Par Régis de Castelnau
On entend ici et là qu’Albin-Michel aurait refusé de publier le prochain livre de Zemmour, exerçant à cette occasion, une discrimination et une censure politique. A priori, il semble que cela ne soit pas le cas. En effet, Éric Zemmour est victime de la double casquette qui est aujourd’hui la sienne : journaliste essayiste à succès, et candidat à l’élection présidentielle. Du fait de l’organisation des campagnes électorales dans notre pays, il est difficile d’aspirer au beurre et à l’argent du beurre, et encore moins au sourire de la crémière.
Nous n’avons aucune information sur les rapports contractuels qui peuvent exister entre la maison Albin-Michel dont Éric Zemmour est un des auteurs essayistes. Mais on a cru comprendre que celui-ci avait rédigé un nouvel ouvrage et entendait le publier cet automne.
Le problème posé à l’éditeur est à notre sens lié aux règles très strictes qui organisent depuis la loi de 1990 les campagnes électorales et dont les six semaines du procès Bygmalion ont permis de mieux comprendre les arcanes.
Quoiqu’il en dise, Éric Zemmour est manifestement pour l’instant candidat à l’élection présidentielle de 2022. Il ne l’a pas dit explicitement, mais il existe déjà des structures qui se préparent, des campagnes d’affichage sont organisées, la presse en fait des gorges chaudes en en dévoilant les détails. Éric Zemmour lui-même a transformé son émission de 19 heures sur Cnews en meeting électoral quotidien.
Et surtout il n’a personnellement jamais démenti, ce qui est plus qu’un secret de polichinelle.
Albin-Michel qui avait probablement un contrat d’auteur avec un essayiste, se retrouve avec un document de propagande électorale signée par un candidat à l’élection la plus importante. Ses marges de manœuvre se trouvent de ce fait très réduites. La communication électorale dans les neuf mois qui précèdent l’élection présidentielle est strictement encadrée. Le financement de cette campagne également. Albin-Michel ne peut donc pas engager des dépenses de communication pour la promotion de l’ouvrage qui pourraient être considérées comme contribuant à la campagne et représenterait alors des dépenses interdites aux personnes morales. Interdiction qui constitue une infraction pénale. Le fait qu’Emmanuel Macron ait fait l’objet de toute la mansuétude possible des organes de contrôle, malgré des lourds soupçons d’irrégularités grossières, ne saurait constituer un précédent sur lequel s’appuyer. Ce traitement lui est un privilège personnel…
Par ailleurs Éric Zemmour lui-même pourra voir les frais d’édition du livre comptabilisés dans son compte de campagne si son ouvrage s’apparente à de la propagande électorale. Ce qui est plus que probable.
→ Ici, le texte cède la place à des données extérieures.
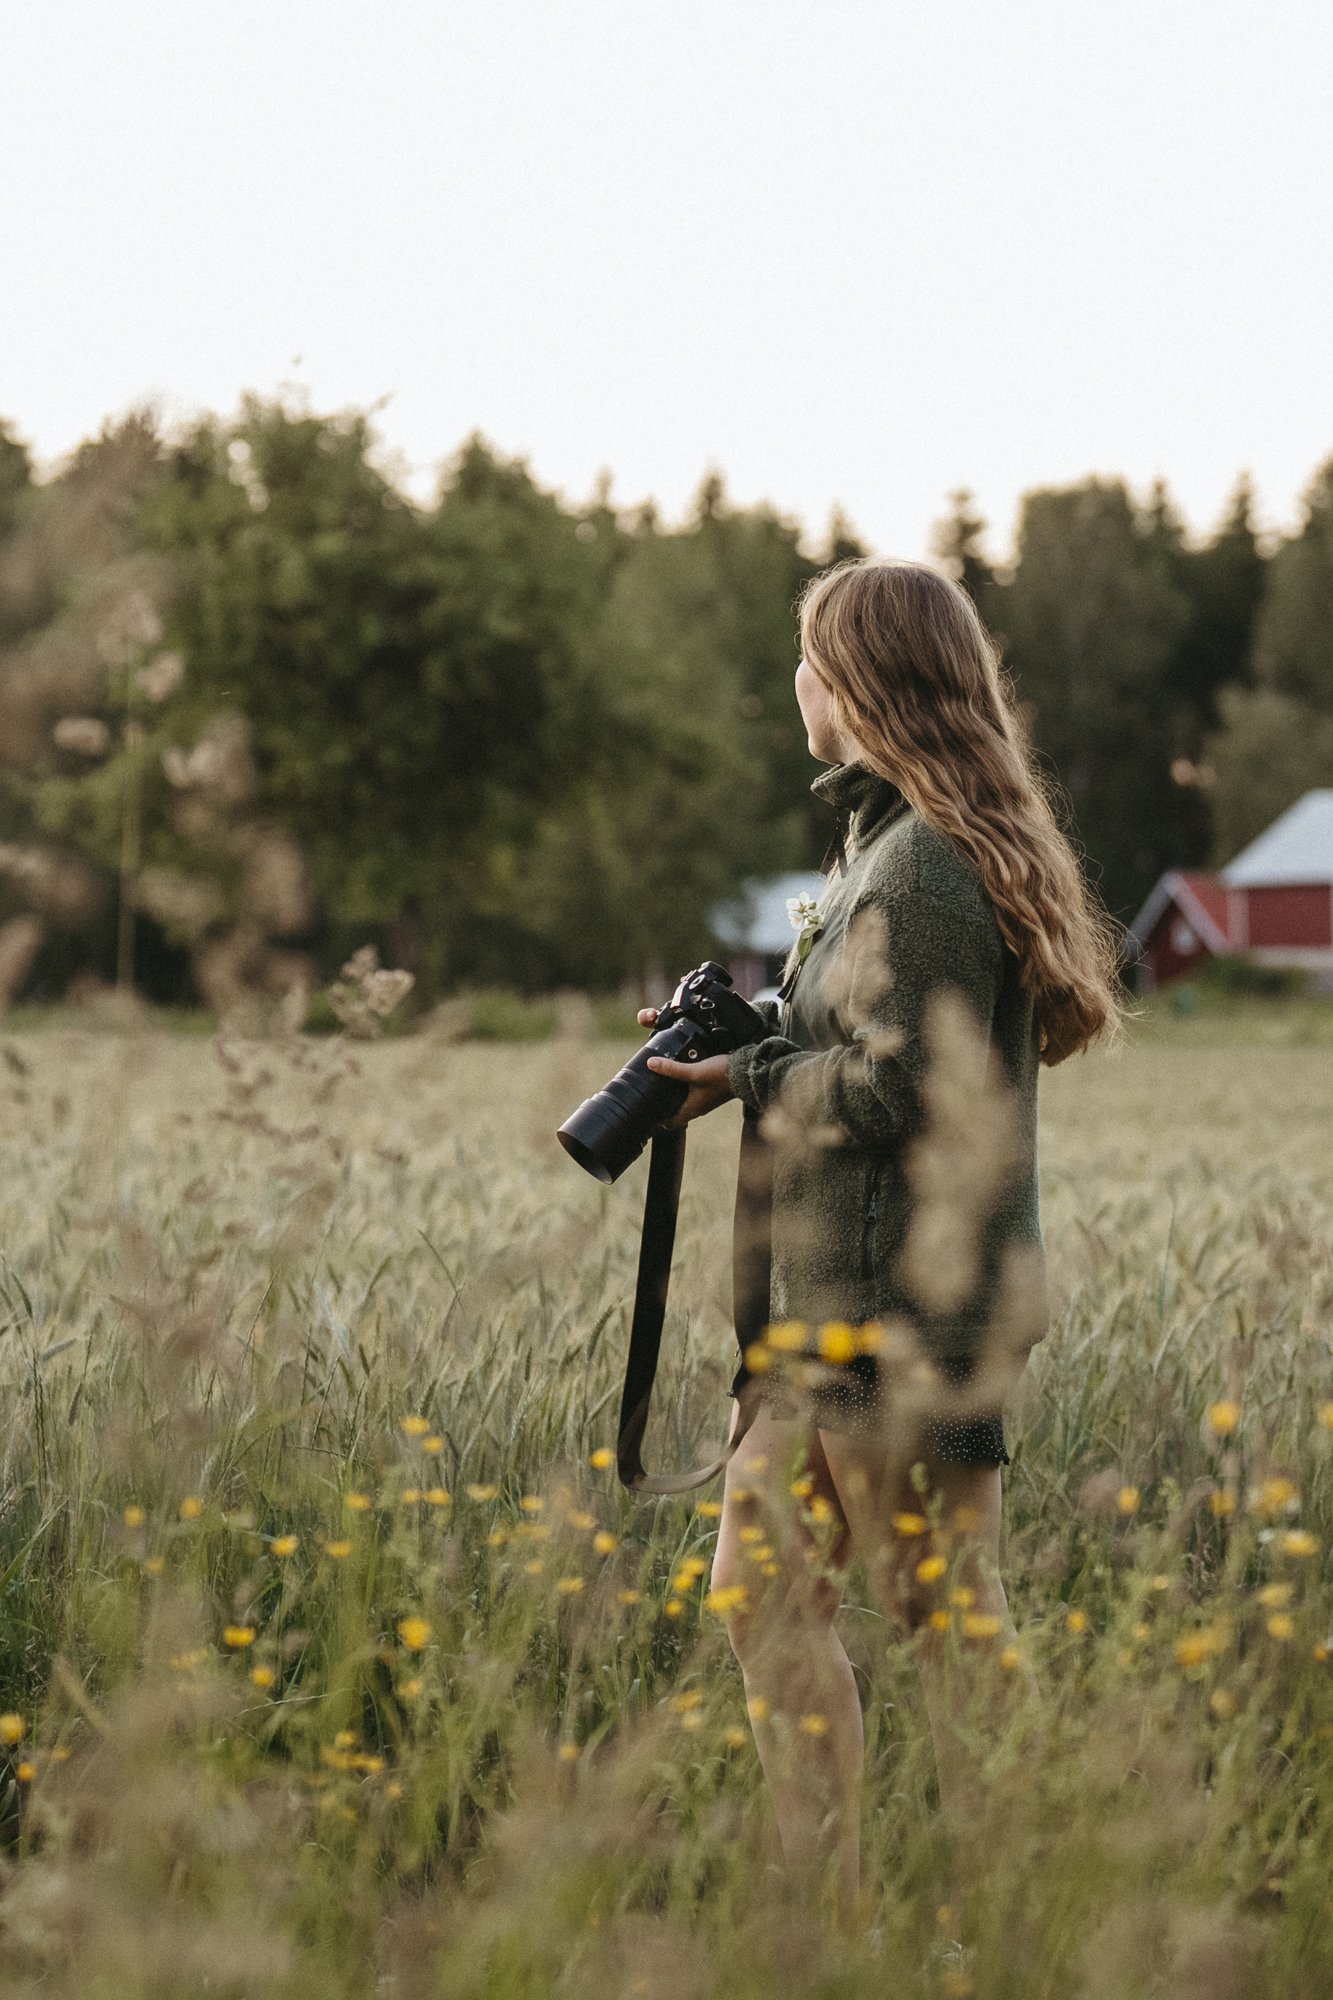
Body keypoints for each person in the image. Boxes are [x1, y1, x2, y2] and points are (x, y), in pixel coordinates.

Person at [636, 556, 1125, 1937]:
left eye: (808, 657)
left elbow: (907, 1094)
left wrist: (739, 1085)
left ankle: (1042, 1901)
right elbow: (868, 1052)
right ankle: (825, 1908)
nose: (795, 681)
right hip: (837, 1302)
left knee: (942, 1624)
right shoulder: (885, 851)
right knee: (759, 1595)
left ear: (855, 682)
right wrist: (751, 1042)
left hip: (907, 1311)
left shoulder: (918, 870)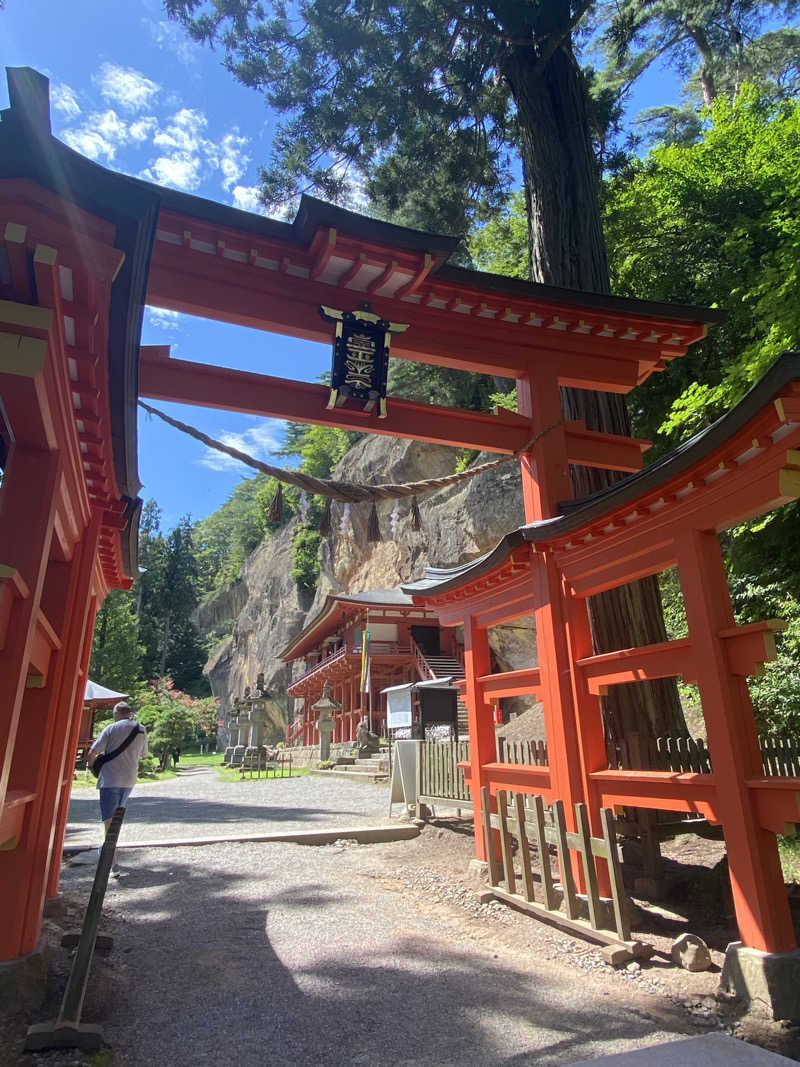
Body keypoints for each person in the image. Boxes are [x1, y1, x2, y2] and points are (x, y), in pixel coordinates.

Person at [88, 701, 148, 875]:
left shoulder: (111, 728)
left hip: (109, 780)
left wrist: (92, 768)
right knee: (116, 819)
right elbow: (144, 754)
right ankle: (108, 854)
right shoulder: (141, 729)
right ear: (129, 713)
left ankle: (112, 863)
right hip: (129, 780)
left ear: (117, 713)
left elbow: (93, 752)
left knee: (108, 821)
Certes, chaque élection voit la publication dans l’année précédente d’une rafale d’ouvrages sans intérêt et en général peu lus.
Le conseil constitutionnel avait souhaité que les livres des candidats publiés en vue de leur élection soient édités à compte d’auteur : le mandataire financier engagerait les dépenses d’édition de l’ouvrage et en encaisserait les recettes, ces dépenses et ces recettes seraient imputées au compte de campagne pour leur montant brut. Cette préconisation qui n’a pas été scrupuleusement respectée aurait permis de respecter l’interdiction législative de financement par une personne morale. La jurisprudence a été plus pragmatique, d’abord en détaillant le contenu de l’ouvrage publié pour identifier ce qui relevait de la propagande électorale, ensuite en épluchant les dépenses et les frais des promotions pour vérifier « s’ils n’excèdent pas par leur nature et par leur ampleur les dépenses pour la promotion habituelle d’ouvrages de même nature. » Bon courage !
Il est bien évident qu’éditer un candidat en période électorale constitue un risque pour l’éditeur. Et il est parfaitement possible qu’Albin-Michel n’ait pas souhaité le prendre. Y voir une décision visant à la censure pour motif d’opinions semble en la circonstance peu plausible.
D’ailleurs, les fausses ambiguïtés entretenues autour de cette candidature vont confronter aussi la direction de Cnews à un choix cornélien. Une émission quotidienne d’un journaliste essayiste pour commenter l’actualité, pas de problème. La même émission dirigée animée par un candidat à l’élection présidentielle, très gros problème. Pour respecter la légalité, direction de la chaîne serait contrainte de supprimer son émission locomotive. À très brève échéance.
Journaliste essayiste multicartes, ou homme politique en période électorale et candidat, il faut choisir.